The Company believes that allowing it to use Form S-3 is consistent with the goal of investor protection. The Company filed a registration statement on Form S-4 which included a proxy statement/prospectus in connection with the Business Combination. The proxy statement/prospectus included detailed, robust and extensive information concerning the Businesses, the Business Combination and related matters. The purpose of short-form registration is to eliminate unnecessary duplicative disclosure while ensuring that stockholders, investors and the marketplace are provided with the necessary information upon which to base an investment decision.
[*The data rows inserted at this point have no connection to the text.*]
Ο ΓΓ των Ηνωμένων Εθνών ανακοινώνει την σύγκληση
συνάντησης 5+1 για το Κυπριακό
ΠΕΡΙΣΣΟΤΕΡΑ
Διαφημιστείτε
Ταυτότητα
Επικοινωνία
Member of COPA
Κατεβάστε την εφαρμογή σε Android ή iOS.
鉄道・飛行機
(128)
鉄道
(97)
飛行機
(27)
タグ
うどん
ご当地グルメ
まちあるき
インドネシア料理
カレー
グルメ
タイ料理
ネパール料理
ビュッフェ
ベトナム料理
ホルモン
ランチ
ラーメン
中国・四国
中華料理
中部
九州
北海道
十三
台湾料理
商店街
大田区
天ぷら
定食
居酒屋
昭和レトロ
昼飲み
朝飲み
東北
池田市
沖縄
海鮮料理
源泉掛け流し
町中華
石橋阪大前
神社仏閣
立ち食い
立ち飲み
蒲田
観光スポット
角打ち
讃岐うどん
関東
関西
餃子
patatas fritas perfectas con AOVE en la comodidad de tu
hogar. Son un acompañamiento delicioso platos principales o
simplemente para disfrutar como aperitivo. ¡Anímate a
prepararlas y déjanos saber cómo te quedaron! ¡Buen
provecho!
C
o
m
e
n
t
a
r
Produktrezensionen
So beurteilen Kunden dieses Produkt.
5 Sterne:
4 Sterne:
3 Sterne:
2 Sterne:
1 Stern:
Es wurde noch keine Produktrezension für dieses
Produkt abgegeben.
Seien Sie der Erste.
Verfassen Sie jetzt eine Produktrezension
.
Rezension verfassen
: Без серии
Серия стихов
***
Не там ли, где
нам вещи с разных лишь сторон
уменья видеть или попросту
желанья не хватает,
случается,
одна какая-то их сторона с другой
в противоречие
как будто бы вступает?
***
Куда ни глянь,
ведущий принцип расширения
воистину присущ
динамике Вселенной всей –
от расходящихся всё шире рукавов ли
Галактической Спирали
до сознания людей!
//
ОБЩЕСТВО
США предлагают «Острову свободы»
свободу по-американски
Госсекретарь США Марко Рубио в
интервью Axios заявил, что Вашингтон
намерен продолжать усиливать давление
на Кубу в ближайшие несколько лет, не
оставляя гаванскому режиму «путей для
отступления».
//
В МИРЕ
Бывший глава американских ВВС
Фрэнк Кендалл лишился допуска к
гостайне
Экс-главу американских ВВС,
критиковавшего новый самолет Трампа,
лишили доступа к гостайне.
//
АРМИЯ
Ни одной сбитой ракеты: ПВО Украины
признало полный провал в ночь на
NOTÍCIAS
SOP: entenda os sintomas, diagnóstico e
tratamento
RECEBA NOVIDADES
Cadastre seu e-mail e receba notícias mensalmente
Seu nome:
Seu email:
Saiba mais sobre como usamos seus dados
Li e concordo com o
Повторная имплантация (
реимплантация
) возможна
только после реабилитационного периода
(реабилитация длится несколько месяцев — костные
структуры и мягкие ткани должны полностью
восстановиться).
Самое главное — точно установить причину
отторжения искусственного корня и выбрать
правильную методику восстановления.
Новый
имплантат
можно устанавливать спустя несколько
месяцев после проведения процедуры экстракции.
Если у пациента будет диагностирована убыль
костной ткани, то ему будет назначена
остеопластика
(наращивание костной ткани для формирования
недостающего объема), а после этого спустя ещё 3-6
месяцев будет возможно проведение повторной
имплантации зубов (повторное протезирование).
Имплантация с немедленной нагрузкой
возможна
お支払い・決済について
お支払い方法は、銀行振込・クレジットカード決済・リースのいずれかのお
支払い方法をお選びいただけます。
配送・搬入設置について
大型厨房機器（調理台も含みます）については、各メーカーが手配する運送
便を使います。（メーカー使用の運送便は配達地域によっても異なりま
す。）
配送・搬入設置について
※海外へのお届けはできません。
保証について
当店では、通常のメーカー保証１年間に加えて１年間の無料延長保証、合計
The Company believes that there would be no meaningful difference between the disclosure available to investors in the Form S-3 Registration Statement filed by the Company and the disclosure available in Form S-1. Specifically, the Form S-3 Registration Statement incorporates by reference, among other things, the financial statements, pro forma information and other financial information required by Regulation S-X for periods prior to consummation of the Business Combination, as well as detailed information concerning the Businesses, historic management’s discussion and analysis of each of the Businesses’ financial condition and results of operations, risk factors, the Company’s management, board of directors and corporate governance, executive compensation, beneficial ownership of securities, certain relationships and related party transactions and description of the Company’s securities.

 

Finally, the Company notes that a number of post-SPAC companies which domesticated immediately prior to consummating their business combinations have used Form S-3, including Organogenesis, Glori Energy Inc., WillScot, and Net Element.

 

Please let us know if you have any questions or require any additional information.